Jobless Claims Jump As Benefits Question Pondered

351,000 Americans filed for unemployment benefits last week, more than expected.

The market was looking for 320,000. The range, from 42 economists, was 300,000 to 338,000, so the actual headline print was considerably worse than the most pessimistic guess.

The prior week was revised slightly higher. The four-week moving average is now 335,750 (figure below).

Continuing claims missed too. The market was expecting a decline to 2.6 million.

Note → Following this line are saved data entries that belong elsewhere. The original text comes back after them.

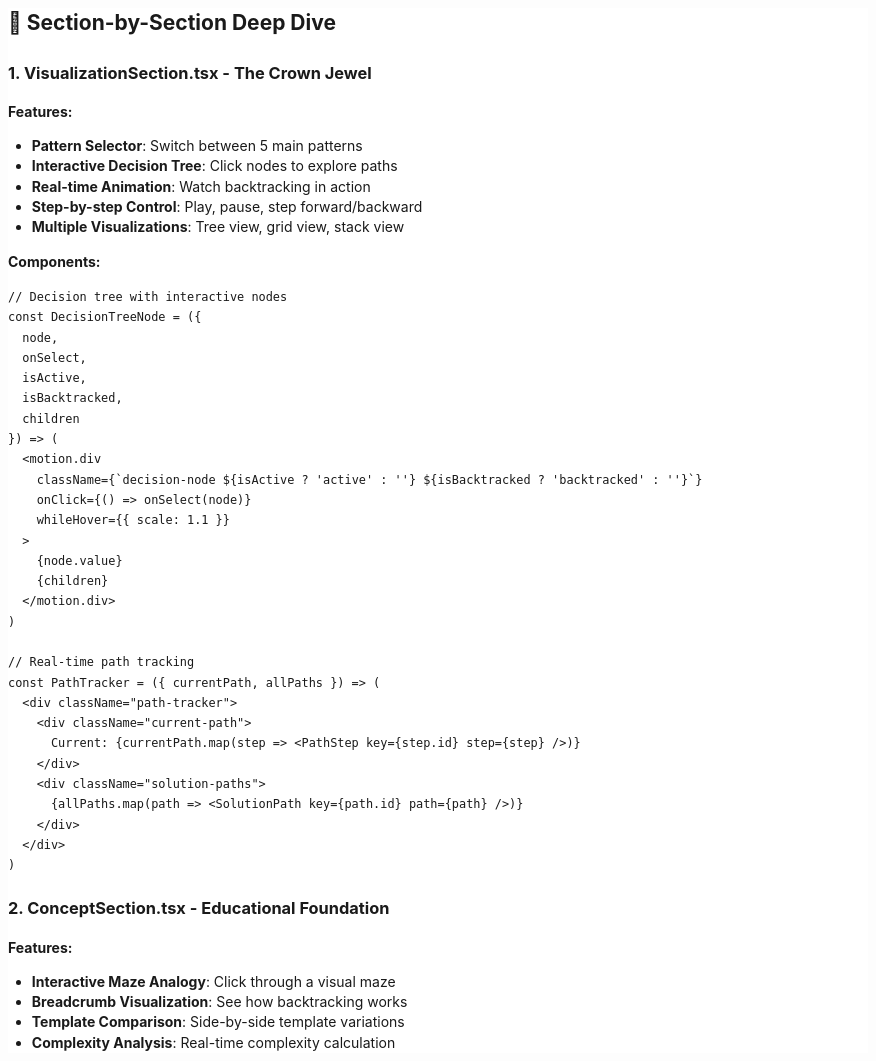 ## 🎨 **Section-by-Section Deep Dive**

### 1. **VisualizationSection.tsx** - The Crown Jewel

**Features:**
- **Pattern Selector**: Switch between 5 main patterns
- **Interactive Decision Tree**: Click nodes to explore paths
- **Real-time Animation**: Watch backtracking in action
- **Step-by-step Control**: Play, pause, step forward/backward
- **Multiple Visualizations**: Tree view, grid view, stack view

**Components:**
```tsx
// Decision tree with interactive nodes
const DecisionTreeNode = ({ 
  node, 
  onSelect, 
  isActive, 
  isBacktracked,
  children 
}) => (
  <motion.div
    className={`decision-node ${isActive ? 'active' : ''} ${isBacktracked ? 'backtracked' : ''}`}
    onClick={() => onSelect(node)}
    whileHover={{ scale: 1.1 }}
  >
    {node.value}
    {children}
  </motion.div>
)

// Real-time path tracking
const PathTracker = ({ currentPath, allPaths }) => (
  <div className="path-tracker">
    <div className="current-path">
      Current: {currentPath.map(step => <PathStep key={step.id} step={step} />)}
    </div>
    <div className="solution-paths">
      {allPaths.map(path => <SolutionPath key={path.id} path={path} />)}
    </div>
  </div>
)
```

### 2. **ConceptSection.tsx** - Educational Foundation

**Features:**
- **Interactive Maze Analogy**: Click through a visual maze
- **Breadcrumb Visualization**: See how backtracking works
- **Template Comparison**: Side-by-side template variations
- **Complexity Analysis**: Real-time complexity calculation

Instead, ongoing claims during the week ended September 11 rose 131,000 to 2.85 million.

Although nothing to write home about (unless you lost your job, in which case you might “write” home to tell your significant other and your children that the mortgage payment is now in jeopardy), the uptick marked the second consecutive weekly increase (simple figure below).

This, as pandemic emergency programs roll off and the fate of the labor market hangs on the extent to which the expiration of benefits nudges people back to work, thereby alleviating the pervasive labor shortages which created the largest disparity between vacancies and hires on record.

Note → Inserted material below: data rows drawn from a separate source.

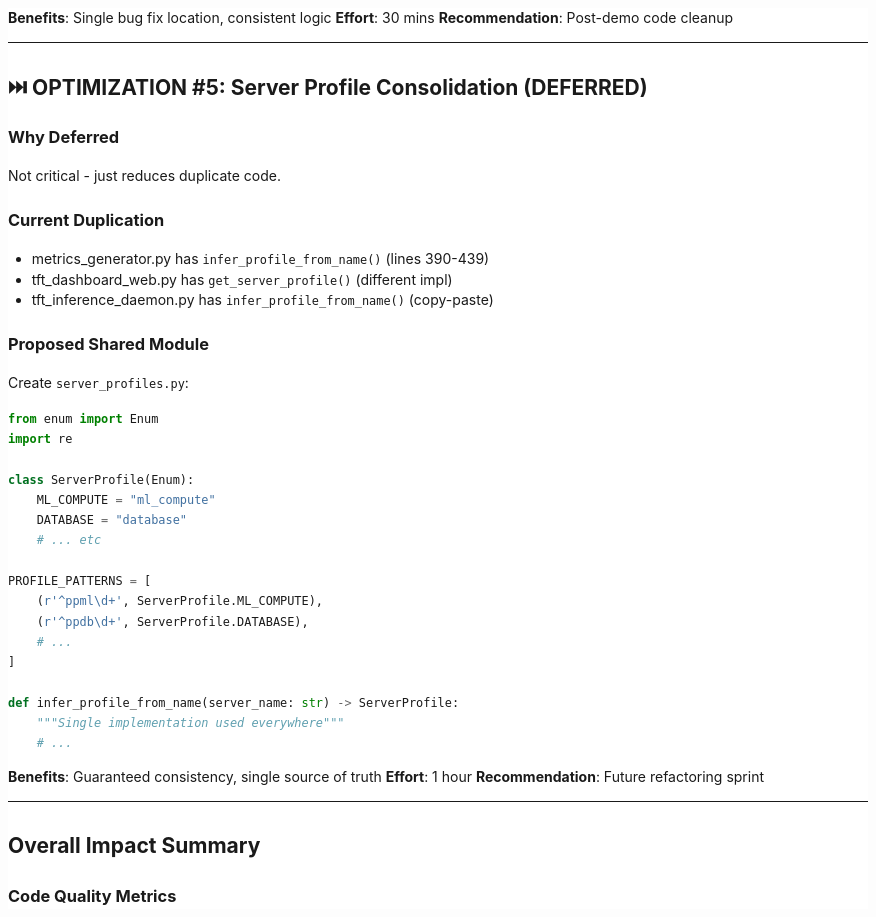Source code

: **Benefits**: Single bug fix location, consistent logic
**Effort**: 30 mins
**Recommendation**: Post-demo code cleanup

---

## ⏭️ OPTIMIZATION #5: Server Profile Consolidation (DEFERRED)

### Why Deferred

Not critical - just reduces duplicate code.

### Current Duplication

- metrics_generator.py has `infer_profile_from_name()` (lines 390-439)
- tft_dashboard_web.py has `get_server_profile()` (different impl)
- tft_inference_daemon.py has `infer_profile_from_name()` (copy-paste)

### Proposed Shared Module

Create `server_profiles.py`:
```python
from enum import Enum
import re

class ServerProfile(Enum):
    ML_COMPUTE = "ml_compute"
    DATABASE = "database"
    # ... etc

PROFILE_PATTERNS = [
    (r'^ppml\d+', ServerProfile.ML_COMPUTE),
    (r'^ppdb\d+', ServerProfile.DATABASE),
    # ...
]

def infer_profile_from_name(server_name: str) -> ServerProfile:
    """Single implementation used everywhere"""
    # ...
```

**Benefits**: Guaranteed consistency, single source of truth
**Effort**: 1 hour
**Recommendation**: Future refactoring sprint

---

## Overall Impact Summary

### Code Quality Metrics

Speaking of expiring UI, Goldman took a deep dive into the subject earlier this month.

“Individual-level data continue[d] to show a clear impact of UI-benefit expiration on the job finding rates of unemployed workers in August,” the bank said, in a note.

Joseph Briggs found that UI-benefit expiration increased “the job-finding probability of workers who were unemployed in July by over 8pp and provided a cumulative 10pp boost for workers who were unemployed in June.”

Naturally, the effect was more pronounced for those who experienced a total loss of benefits compared to those who lost only the $300 supplement.

On the other hand, Goldman found that the effect “was statistically insignificant for leisure and hospitality workers, likely reflecting the Delta variant drag that weighed on August employment.” As a reminder, leisure and hospitality hiring was unchanged last month.

Additionally, Briggs said benefit expiration didn’t compel those who were not in the labor force to reenter the fray, a finding “which continues to suggest non-financial reasons, such as concern about COVID spread, may be keeping many workers out of the labor force.”